§ **Work required**
Only a number is wanted: how many lines in these records contain the word "ЗАКАЗА"?

§ **Extracted information**

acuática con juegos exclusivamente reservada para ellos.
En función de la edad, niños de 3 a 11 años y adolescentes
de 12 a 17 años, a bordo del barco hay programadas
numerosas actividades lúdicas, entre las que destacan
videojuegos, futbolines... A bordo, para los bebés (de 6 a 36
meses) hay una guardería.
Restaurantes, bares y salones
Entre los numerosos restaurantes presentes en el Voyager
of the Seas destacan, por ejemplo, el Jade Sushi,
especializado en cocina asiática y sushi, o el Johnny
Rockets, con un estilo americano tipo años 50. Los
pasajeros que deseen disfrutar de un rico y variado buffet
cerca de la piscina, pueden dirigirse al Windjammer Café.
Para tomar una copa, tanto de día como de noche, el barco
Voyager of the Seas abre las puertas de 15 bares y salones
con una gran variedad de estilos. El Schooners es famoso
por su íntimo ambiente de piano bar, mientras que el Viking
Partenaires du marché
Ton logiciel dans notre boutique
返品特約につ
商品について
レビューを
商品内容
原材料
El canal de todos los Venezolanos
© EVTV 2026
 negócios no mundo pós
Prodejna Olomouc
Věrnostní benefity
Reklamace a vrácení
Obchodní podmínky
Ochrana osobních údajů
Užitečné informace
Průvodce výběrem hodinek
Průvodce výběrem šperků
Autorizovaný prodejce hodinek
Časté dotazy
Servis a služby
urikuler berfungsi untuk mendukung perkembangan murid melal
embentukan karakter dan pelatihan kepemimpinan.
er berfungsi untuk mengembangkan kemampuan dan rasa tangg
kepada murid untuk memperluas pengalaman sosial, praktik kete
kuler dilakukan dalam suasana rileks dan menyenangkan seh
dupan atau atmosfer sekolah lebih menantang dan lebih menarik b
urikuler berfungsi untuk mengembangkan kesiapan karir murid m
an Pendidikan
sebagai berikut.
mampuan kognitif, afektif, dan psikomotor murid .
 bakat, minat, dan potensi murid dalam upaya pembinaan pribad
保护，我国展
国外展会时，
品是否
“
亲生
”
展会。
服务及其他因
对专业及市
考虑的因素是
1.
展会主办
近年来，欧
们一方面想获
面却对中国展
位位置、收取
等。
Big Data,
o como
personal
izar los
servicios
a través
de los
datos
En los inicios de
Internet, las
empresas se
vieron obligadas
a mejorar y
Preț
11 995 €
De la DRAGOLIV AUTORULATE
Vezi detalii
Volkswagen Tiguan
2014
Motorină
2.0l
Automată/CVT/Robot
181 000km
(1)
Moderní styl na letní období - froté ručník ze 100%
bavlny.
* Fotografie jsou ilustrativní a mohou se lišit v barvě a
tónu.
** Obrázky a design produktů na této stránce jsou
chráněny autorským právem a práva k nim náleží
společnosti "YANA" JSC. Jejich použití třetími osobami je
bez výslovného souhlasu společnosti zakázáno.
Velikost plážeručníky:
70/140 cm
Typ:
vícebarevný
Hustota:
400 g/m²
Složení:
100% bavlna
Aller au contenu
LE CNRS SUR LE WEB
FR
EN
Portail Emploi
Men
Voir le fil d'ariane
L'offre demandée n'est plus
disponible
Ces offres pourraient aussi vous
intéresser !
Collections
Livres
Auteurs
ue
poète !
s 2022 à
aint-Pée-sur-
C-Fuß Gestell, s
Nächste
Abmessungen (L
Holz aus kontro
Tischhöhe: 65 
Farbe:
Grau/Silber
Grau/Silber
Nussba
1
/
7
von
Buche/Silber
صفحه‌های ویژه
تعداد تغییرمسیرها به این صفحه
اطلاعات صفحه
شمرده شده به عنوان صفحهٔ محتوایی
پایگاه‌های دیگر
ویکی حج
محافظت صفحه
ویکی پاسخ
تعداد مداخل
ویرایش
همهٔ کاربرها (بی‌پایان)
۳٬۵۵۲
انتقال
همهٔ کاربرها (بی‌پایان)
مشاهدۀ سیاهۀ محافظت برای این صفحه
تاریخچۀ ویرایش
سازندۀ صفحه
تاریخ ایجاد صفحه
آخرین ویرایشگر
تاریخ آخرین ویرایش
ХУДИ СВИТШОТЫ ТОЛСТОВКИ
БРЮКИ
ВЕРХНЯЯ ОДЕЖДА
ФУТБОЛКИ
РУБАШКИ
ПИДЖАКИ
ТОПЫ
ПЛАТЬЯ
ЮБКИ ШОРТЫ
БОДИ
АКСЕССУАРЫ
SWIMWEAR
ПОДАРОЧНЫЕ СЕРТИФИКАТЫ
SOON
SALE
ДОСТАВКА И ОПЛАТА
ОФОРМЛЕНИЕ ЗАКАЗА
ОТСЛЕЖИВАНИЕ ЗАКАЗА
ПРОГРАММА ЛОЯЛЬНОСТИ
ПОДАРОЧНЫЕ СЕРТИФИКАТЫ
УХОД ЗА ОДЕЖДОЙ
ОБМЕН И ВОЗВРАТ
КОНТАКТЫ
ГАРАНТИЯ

§ **Response to this task**
2